Alberto Bachelet

This name uses Spanish naming customs: the first or paternal family name is Bachelet and the second or maternal family name is Martínez.
Alberto Bachelet
Born (1923-04-27)April 27, 1923
Santiago, Chile
Died March 12, 1974(1974-03-12) (aged 50)
Santiago, Chile
Allegiance Chile
Service/branch Air Force
Rank Brigadier General

Alberto Arturo Miguel Bachelet Martínez (April 27, 1923 – March 12, 1974) was a Brigadier General of the Chilean Air Force. He opposed the 1973 coup of General Augusto Pinochet, and was imprisoned and subject to torture for several months until his death in 1974 of heart disease.

Life

Bachelet was born in Santiago to Alberto Bachelet Brandt and Mercedes Martínez Binimelis.

Career

In 1940, in military service, he earned a scholarship to the School of Aviation Captain Manuel Avalos Prado, with Gustavo Leigh, by choice of the then commander of the Antiaircraft Artillery Regiment Hill, Colonel Luis Osvaldo Puccio Giesen. Leigh and Bachelet later were officers, one at Management Branch and the other at Branch of Air.

In 1962, under the presidency of Jorge Alessandri Rodríguez, Bachelet was appointed military attache to the Chilean Embassy in Washington D. C. In 1972, Salvador Allende appointed him secretary of the National Supply and Marketing (DINAC), a position he had to turn the Boards of Supply and Prices (JAP) .

During 1973, General Bachelet was working in the Accounts of the Chilean Air Force (FACH). When he opposed the coup of September 11, led by the commander in chief Augusto Pinochet and supported, among others, by his friend Gustavo Leigh, he was first arrested on the same day, September 11, 1973, in the office of the Ministry of Defence. Although he was released that night, his house was raided on September 14 and he was arrested again.
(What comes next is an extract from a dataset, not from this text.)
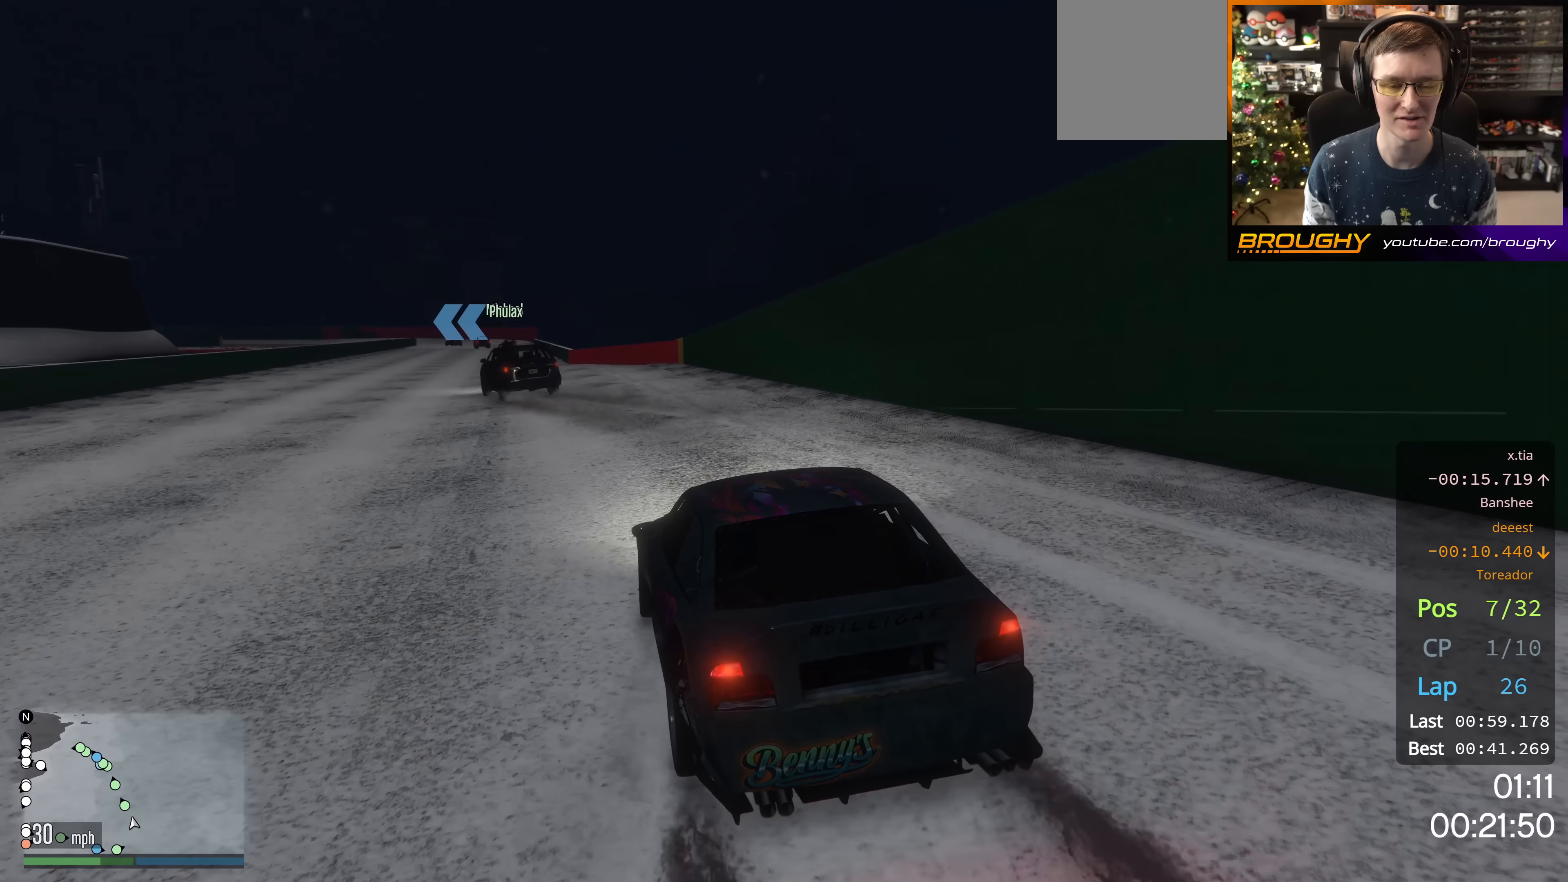
{"buttons": ["R2"], "left_stick": "center", "right_stick": "center", "events": [[367, "left_stick", "up-left"], [484, "left_stick", "center"]]}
He was held at the Air War Academy of FACH, and its principal then Colonel Fernando Matthei. In this place Bachelet was subjected to interrogation and torture by his own comrades in arms. Then he was transferred to the FACH Hospital. In a letter to his son Albert, who lived in Australia, he reported:

I broke inside, at one point, I walked bursting morally – never knew hate anyone, I always thought that the human being is the most marvelous of this creation and should be respected as such, but I found comrades FACH I've known for 20 years, my students, who treated me like a criminal or a dog.[1]

He was put under house arrest in October 1973, but on December 18 he was arrested for the third time with several officers and NCOs in the Air Force, who tried for "treason" in Martial entitled Aviation / Bachelet and other ROL 1-73, also known as FACH Process.

He died on March 12, 1974, after suffering a heart attack in jail in Santiago, where he was being questioned by his own colleagues in the FACH.

Family

He was married to archaeologist Ángela Jeria Gómez, with whom he fathered two children, Alberto and Michelle. Michelle later became the first female president of Chile.[2][3]